- **THE DATA**
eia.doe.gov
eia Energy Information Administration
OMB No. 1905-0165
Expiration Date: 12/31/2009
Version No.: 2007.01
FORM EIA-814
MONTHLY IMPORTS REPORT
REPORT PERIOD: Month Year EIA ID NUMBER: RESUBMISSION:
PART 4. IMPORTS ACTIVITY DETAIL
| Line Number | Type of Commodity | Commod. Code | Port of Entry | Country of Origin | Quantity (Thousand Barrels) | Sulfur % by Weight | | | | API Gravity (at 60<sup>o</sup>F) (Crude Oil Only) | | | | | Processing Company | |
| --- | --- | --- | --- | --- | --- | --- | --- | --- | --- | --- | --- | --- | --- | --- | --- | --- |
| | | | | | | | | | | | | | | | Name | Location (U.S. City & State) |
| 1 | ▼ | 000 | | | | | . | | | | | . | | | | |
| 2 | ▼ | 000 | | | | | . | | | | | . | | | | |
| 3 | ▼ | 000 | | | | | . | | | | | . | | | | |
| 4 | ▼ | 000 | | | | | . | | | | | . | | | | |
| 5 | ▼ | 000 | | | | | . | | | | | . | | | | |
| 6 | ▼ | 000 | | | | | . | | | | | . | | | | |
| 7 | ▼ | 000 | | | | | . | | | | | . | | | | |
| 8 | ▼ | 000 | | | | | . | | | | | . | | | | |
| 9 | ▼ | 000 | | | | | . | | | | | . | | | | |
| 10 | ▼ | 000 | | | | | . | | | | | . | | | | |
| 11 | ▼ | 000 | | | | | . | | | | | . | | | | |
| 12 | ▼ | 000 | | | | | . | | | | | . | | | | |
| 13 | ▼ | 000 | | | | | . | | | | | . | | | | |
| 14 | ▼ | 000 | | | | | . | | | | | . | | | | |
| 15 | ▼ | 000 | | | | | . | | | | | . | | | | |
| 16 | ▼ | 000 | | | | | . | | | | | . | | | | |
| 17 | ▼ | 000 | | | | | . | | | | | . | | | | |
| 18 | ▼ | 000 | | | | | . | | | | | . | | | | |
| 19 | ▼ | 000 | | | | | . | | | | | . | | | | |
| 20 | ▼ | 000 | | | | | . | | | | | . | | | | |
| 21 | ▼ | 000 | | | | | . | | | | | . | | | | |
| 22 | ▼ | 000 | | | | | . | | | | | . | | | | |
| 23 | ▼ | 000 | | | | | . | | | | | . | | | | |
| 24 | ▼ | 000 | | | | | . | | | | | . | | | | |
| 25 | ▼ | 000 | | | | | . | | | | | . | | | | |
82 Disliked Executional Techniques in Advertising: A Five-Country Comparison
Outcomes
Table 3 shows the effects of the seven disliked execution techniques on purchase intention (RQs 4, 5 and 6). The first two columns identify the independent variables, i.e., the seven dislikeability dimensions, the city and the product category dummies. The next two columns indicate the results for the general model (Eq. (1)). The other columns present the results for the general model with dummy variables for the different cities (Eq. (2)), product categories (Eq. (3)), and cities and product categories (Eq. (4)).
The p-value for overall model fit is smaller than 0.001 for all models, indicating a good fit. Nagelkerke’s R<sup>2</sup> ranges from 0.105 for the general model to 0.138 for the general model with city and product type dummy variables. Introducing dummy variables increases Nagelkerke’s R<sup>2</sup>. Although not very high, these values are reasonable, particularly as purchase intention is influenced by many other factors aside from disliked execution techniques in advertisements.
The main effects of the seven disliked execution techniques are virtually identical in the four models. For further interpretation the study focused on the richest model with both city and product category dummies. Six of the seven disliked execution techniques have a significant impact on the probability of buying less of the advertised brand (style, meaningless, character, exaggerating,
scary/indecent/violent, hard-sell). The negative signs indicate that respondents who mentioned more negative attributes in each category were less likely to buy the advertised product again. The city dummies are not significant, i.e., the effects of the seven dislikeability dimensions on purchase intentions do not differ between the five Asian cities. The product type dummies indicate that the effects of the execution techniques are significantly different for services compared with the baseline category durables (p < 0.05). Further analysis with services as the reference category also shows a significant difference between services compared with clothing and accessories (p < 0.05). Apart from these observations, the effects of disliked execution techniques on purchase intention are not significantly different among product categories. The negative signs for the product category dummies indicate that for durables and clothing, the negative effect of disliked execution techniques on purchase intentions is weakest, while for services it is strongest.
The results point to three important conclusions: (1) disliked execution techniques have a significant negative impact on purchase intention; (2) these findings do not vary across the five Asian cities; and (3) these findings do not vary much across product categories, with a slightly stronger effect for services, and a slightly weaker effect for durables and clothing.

- **TASK DETAILS**
The data above should be returned exactly as written.

- **TASK OUTPUT**
eia.doe.gov
eia Energy Information Administration
OMB No. 1905-0165
Expiration Date: 12/31/2009
Version No.: 2007.01
FORM EIA-814
MONTHLY IMPORTS REPORT
REPORT PERIOD: Month Year EIA ID NUMBER: RESUBMISSION:
PART 4. IMPORTS ACTIVITY DETAIL
| Line Number | Type of Commodity | Commod. Code | Port of Entry | Country of Origin | Quantity (Thousand Barrels) | Sulfur % by Weight | | | | API Gravity (at 60<sup>o</sup>F) (Crude Oil Only) | | | | | Processing Company | |
| --- | --- | --- | --- | --- | --- | --- | --- | --- | --- | --- | --- | --- | --- | --- | --- | --- |
| | | | | | | | | | | | | | | | Name | Location (U.S. City & State) |
| 1 | ▼ | 000 | | | | | . | | | | | . | | | | |
| 2 | ▼ | 000 | | | | | . | | | | | . | | | | |
| 3 | ▼ | 000 | | | | | . | | | | | . | | | | |
| 4 | ▼ | 000 | | | | | . | | | | | . | | | | |
| 5 | ▼ | 000 | | | | | . | | | | | . | | | | |
| 6 | ▼ | 000 | | | | | . | | | | | . | | | | |
| 7 | ▼ | 000 | | | | | . | | | | | . | | | | |
| 8 | ▼ | 000 | | | | | . | | | | | . | | | | |
| 9 | ▼ | 000 | | | | | . | | | | | . | | | | |
| 10 | ▼ | 000 | | | | | . | | | | | . | | | | |
| 11 | ▼ | 000 | | | | | . | | | | | . | | | | |
| 12 | ▼ | 000 | | | | | . | | | | | . | | | | |
| 13 | ▼ | 000 | | | | | . | | | | | . | | | | |
| 14 | ▼ | 000 | | | | | . | | | | | . | | | | |
| 15 | ▼ | 000 | | | | | . | | | | | . | | | | |
| 16 | ▼ | 000 | | | | | . | | | | | . | | | | |
| 17 | ▼ | 000 | | | | | . | | | | | . | | | | |
| 18 | ▼ | 000 | | | | | . | | | | | . | | | | |
| 19 | ▼ | 000 | | | | | . | | | | | . | | | | |
| 20 | ▼ | 000 | | | | | . | | | | | . | | | | |
| 21 | ▼ | 000 | | | | | . | | | | | . | | | | |
| 22 | ▼ | 000 | | | | | . | | | | | . | | | | |
| 23 | ▼ | 000 | | | | | . | | | | | . | | | | |
| 24 | ▼ | 000 | | | | | . | | | | | . | | | | |
| 25 | ▼ | 000 | | | | | . | | | | | . | | | | |
82 Disliked Executional Techniques in Advertising: A Five-Country Comparison
Outcomes
Table 3 shows the effects of the seven disliked execution techniques on purchase intention (RQs 4, 5 and 6). The first two columns identify the independent variables, i.e., the seven dislikeability dimensions, the city and the product category dummies. The next two columns indicate the results for the general model (Eq. (1)). The other columns present the results for the general model with dummy variables for the different cities (Eq. (2)), product categories (Eq. (3)), and cities and product categories (Eq. (4)).
The p-value for overall model fit is smaller than 0.001 for all models, indicating a good fit. Nagelkerke’s R<sup>2</sup> ranges from 0.105 for the general model to 0.138 for the general model with city and product type dummy variables. Introducing dummy variables increases Nagelkerke’s R<sup>2</sup>. Although not very high, these values are reasonable, particularly as purchase intention is influenced by many other factors aside from disliked execution techniques in advertisements.
The main effects of the seven disliked execution techniques are virtually identical in the four models. For further interpretation the study focused on the richest model with both city and product category dummies. Six of the seven disliked execution techniques have a significant impact on the probability of buying less of the advertised brand (style, meaningless, character, exaggerating,
scary/indecent/violent, hard-sell). The negative signs indicate that respondents who mentioned more negative attributes in each category were less likely to buy the advertised product again. The city dummies are not significant, i.e., the effects of the seven dislikeability dimensions on purchase intentions do not differ between the five Asian cities. The product type dummies indicate that the effects of the execution techniques are significantly different for services compared with the baseline category durables (p < 0.05). Further analysis with services as the reference category also shows a significant difference between services compared with clothing and accessories (p < 0.05). Apart from these observations, the effects of disliked execution techniques on purchase intention are not significantly different among product categories. The negative signs for the product category dummies indicate that for durables and clothing, the negative effect of disliked execution techniques on purchase intentions is weakest, while for services it is strongest.
The results point to three important conclusions: (1) disliked execution techniques have a significant negative impact on purchase intention; (2) these findings do not vary across the five Asian cities; and (3) these findings do not vary much across product categories, with a slightly stronger effect for services, and a slightly weaker effect for durables and clothing.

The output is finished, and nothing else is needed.